Taking into account these considerations, the endoscopic endonasal transtuberculum-transplanum approach can be evaluated as an effective and available alternative in order to treat carotid-ophthalmic and anterior communicating artery aneurysms, alone or in combination with the other different microneurosurgical and endovascular procedures.

With regard to posterior cerebral circulation aneurysms, it should be said that despite the fact that angles of attack and length of the surgical corridor obtained with endoscopic endonasal approaches to clivus were less favorable compared to the suprasellar approach for anterior circulation aneurysms, in experienced hands the endoscopic endonasal superior and inferior transclival pathways could be alternative for selective and more accessible basilar tip and VA-PICA complex aneurysms, not amenable to endovascular treatment [13-16]. It must be remarked that the endovascular approach has to be considered as the first line of treatment, whereas the endonasal route could be an alternative, a second or even a third line strategy, for small posterior cerebral circulation aneurysms, with ventral orientation and midline position.

Indeed, endoscopic endonasal approaches to the clivus allow direct exposure of the posterior cerebral circulation system via minimal craniectomies compared to the other anterior circulation aneurysms cases shown in this study (3,52 cm2 and 4,62 cm2 versus 7,85 cm2 and 7,86 cm2), thus avoiding more extensive skull base approaches which could require complex and larger craniotomies, demanding a certain neurovascular manipulation to gain an adequate intradural exposure, even though the lesion has small dimensions and is located in the midline.

In the present study we determined that the most feasible anterior circulation aneurysms that could be managed through the extended endoscopic endonasal approaches are selected anterior cerebral, communicating, ophthalmic, and superior hypophyseal arteries aneurysms. Concerning posterior circulation, the basilar, proximal superior cerebellar, anterior inferior cerebellar, posterior inferior cerebellar, and vertebrobasilar junction artery segments can be exposed as well. This paper is intended as strictly anatomic study in which we highlighted some specific anterior and posterior circulation aneurysms that can be reached via the nose.

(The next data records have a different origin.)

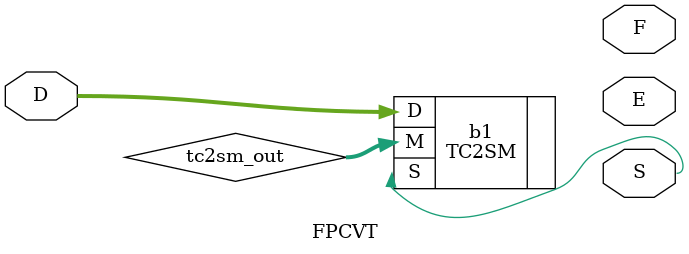
<source format=v>
`timescale 1ns / 1ps
module FPCVT(
    input [11:0] D,
    output S,
    output [2:0] E,
    output [3:0] F
    );
    
    reg [10:0] tc2sm_out;
    TC2SM b1(.D(D), .S(S), .M(tc2sm_out));


endmodule

</source>
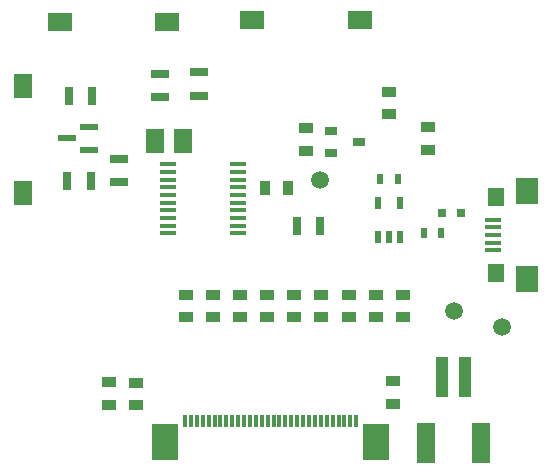
<source format=gtp>
G04 Layer_Color=8421504*
%FSAX25Y25*%
%MOIN*%
G70*
G01*
G75*
%ADD10R,0.05906X0.07874*%
%ADD11R,0.05512X0.01772*%
%ADD12R,0.05906X0.03150*%
%ADD13R,0.03150X0.05906*%
%ADD14R,0.06102X0.02165*%
%ADD15R,0.06299X0.08307*%
%ADD16R,0.08307X0.06299*%
%ADD17C,0.05906*%
%ADD18R,0.03937X0.02559*%
%ADD19R,0.05118X0.03543*%
%ADD20R,0.03543X0.05118*%
%ADD21R,0.07480X0.09055*%
%ADD22R,0.05512X0.06299*%
%ADD24R,0.05512X0.01575*%
%ADD25R,0.02362X0.03543*%
%ADD26R,0.02362X0.04134*%
%ADD27R,0.03150X0.03150*%
%ADD28R,0.05906X0.13386*%
%ADD29R,0.03937X0.13780*%
%ADD30R,0.09055X0.12205*%
%ADD31R,0.01181X0.04331*%
D10*
X0340158Y0365158D02*
D03*
X0349606D02*
D03*
D11*
X0344685Y0357382D02*
D03*
Y0354823D02*
D03*
Y0352264D02*
D03*
Y0349705D02*
D03*
Y0347146D02*
D03*
Y0344587D02*
D03*
Y0342028D02*
D03*
Y0339469D02*
D03*
Y0336910D02*
D03*
Y0334350D02*
D03*
X0367913Y0357382D02*
D03*
Y0354823D02*
D03*
Y0352264D02*
D03*
Y0349705D02*
D03*
Y0347146D02*
D03*
Y0344587D02*
D03*
Y0342028D02*
D03*
Y0339469D02*
D03*
Y0336910D02*
D03*
Y0334350D02*
D03*
D12*
X0354724Y0387992D02*
D03*
Y0380118D02*
D03*
X0341732Y0379724D02*
D03*
Y0387598D02*
D03*
X0328346Y0351378D02*
D03*
Y0359252D02*
D03*
D13*
X0311024Y0351772D02*
D03*
X0318898D02*
D03*
X0319291Y0380118D02*
D03*
X0311417D02*
D03*
X0387402Y0336811D02*
D03*
X0395276D02*
D03*
D14*
X0310925Y0365945D02*
D03*
X0318209Y0369685D02*
D03*
Y0362205D02*
D03*
D15*
X0296063Y0383484D02*
D03*
Y0347618D02*
D03*
D16*
X0308445Y0404921D02*
D03*
X0344311D02*
D03*
X0408484Y0405315D02*
D03*
X0372618D02*
D03*
D17*
X0395276Y0352165D02*
D03*
X0455905Y0302953D02*
D03*
X0439764Y0308465D02*
D03*
D18*
X0408268Y0364764D02*
D03*
X0398819Y0361024D02*
D03*
Y0368504D02*
D03*
D19*
X0390551Y0369291D02*
D03*
Y0361811D02*
D03*
X0418110Y0381496D02*
D03*
Y0374016D02*
D03*
X0431102Y0369685D02*
D03*
Y0362205D02*
D03*
X0422835Y0313779D02*
D03*
Y0306299D02*
D03*
X0413779Y0313779D02*
D03*
Y0306299D02*
D03*
X0404724Y0313779D02*
D03*
Y0306299D02*
D03*
X0395669Y0313779D02*
D03*
Y0306299D02*
D03*
X0386614Y0313779D02*
D03*
Y0306299D02*
D03*
X0377559Y0313779D02*
D03*
Y0306299D02*
D03*
X0368504Y0313779D02*
D03*
Y0306299D02*
D03*
X0359449Y0306299D02*
D03*
Y0313779D02*
D03*
X0350394Y0306299D02*
D03*
Y0313779D02*
D03*
X0419685Y0285039D02*
D03*
Y0277559D02*
D03*
X0333858Y0276969D02*
D03*
Y0284449D02*
D03*
X0324803Y0277165D02*
D03*
Y0284646D02*
D03*
D20*
X0384449Y0349410D02*
D03*
X0376969D02*
D03*
D21*
X0464173Y0348524D02*
D03*
Y0318996D02*
D03*
D22*
X0453839Y0321161D02*
D03*
Y0346358D02*
D03*
D24*
X0452953Y0328642D02*
D03*
Y0331201D02*
D03*
Y0333760D02*
D03*
Y0336319D02*
D03*
Y0338878D02*
D03*
D25*
X0421063Y0352559D02*
D03*
X0415158D02*
D03*
X0429724Y0334449D02*
D03*
X0435630D02*
D03*
D26*
X0414370Y0344390D02*
D03*
X0421850D02*
D03*
Y0333169D02*
D03*
X0418110D02*
D03*
X0414370D02*
D03*
D27*
X0435827Y0341142D02*
D03*
X0442126D02*
D03*
D28*
X0430512Y0264567D02*
D03*
X0449016D02*
D03*
D29*
X0443701Y0286417D02*
D03*
X0435827D02*
D03*
D30*
X0413878Y0264764D02*
D03*
X0343602D02*
D03*
D31*
X0407283Y0271850D02*
D03*
X0405315D02*
D03*
X0403346D02*
D03*
X0401378D02*
D03*
X0399410D02*
D03*
X0397441D02*
D03*
X0395472D02*
D03*
X0393504D02*
D03*
X0391535D02*
D03*
X0389567D02*
D03*
X0387598D02*
D03*
X0385630D02*
D03*
X0383661D02*
D03*
X0381693D02*
D03*
X0379724D02*
D03*
X0377756D02*
D03*
X0375787D02*
D03*
X0373819D02*
D03*
X0371850D02*
D03*
X0369882D02*
D03*
X0367913D02*
D03*
X0365945D02*
D03*
X0363976D02*
D03*
X0362008D02*
D03*
X0360039D02*
D03*
X0358071D02*
D03*
X0356102D02*
D03*
X0354134D02*
D03*
X0352165D02*
D03*
X0350197D02*
D03*
M02*

</source>
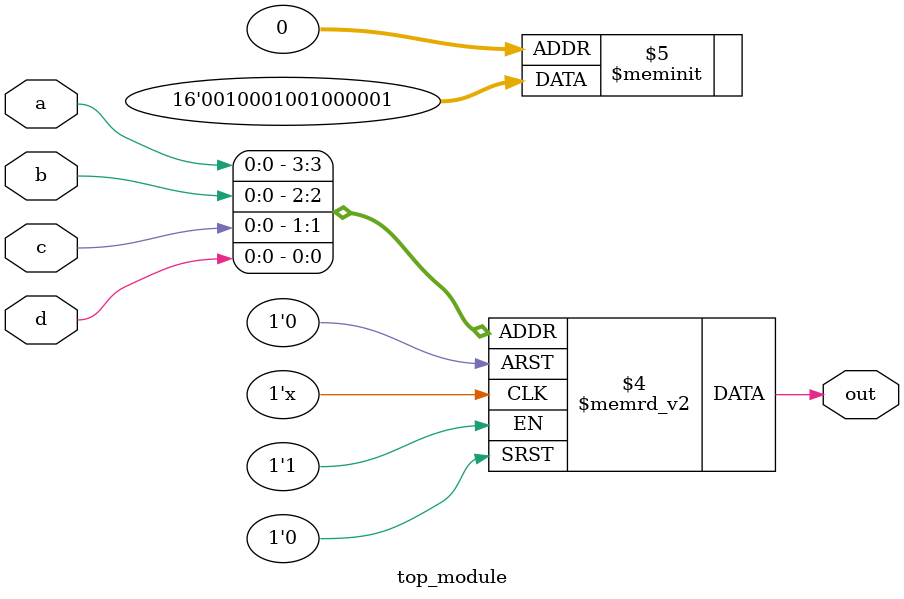
<source format=sv>
module top_module (
    input a,
    input b,
    input c,
    input d,
    output reg out
);

always @(*) begin
    case ({a, b, c, d})
        4'b0000, 4'b0110, 4'b1001, 4'b1101: out = 1'b1;
        4'b0001, 4'b0011, 4'b0101, 4'b1011, 4'b1100, 4'b1110, 4'b1111: out = 1'b0;
        default: out = 1'b0;
    endcase
end

endmodule

</source>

For clinical applications of these approaches, some relevant complications, mainly related to the endonasal route, such as bleeding control, postoperative cerebrospinal fluid leak, and olfactory disorders must be considered. In the future, the endonasal routes could be taken into account as a routinely valid alternative for selected anterior and posterior circulation aneurysms, not amenable to endovascular and/or microneurosurgical treatment.

5. Conclusions

Advances in endoscopic skull base surgery have increased our ability to access to complex cranial base and, more recently, vascular lesions. However, there is no doubt that aneurysm surgery is greatly advanced with the advent of endovascular techniques and the reserved space for open surgery has been and will be progressively limited.

Anyway, in specialized centers, where extended transsphenoidal approaches are routinely performed, selected cases may be treated with such techniques alone or in combination with other different procedures.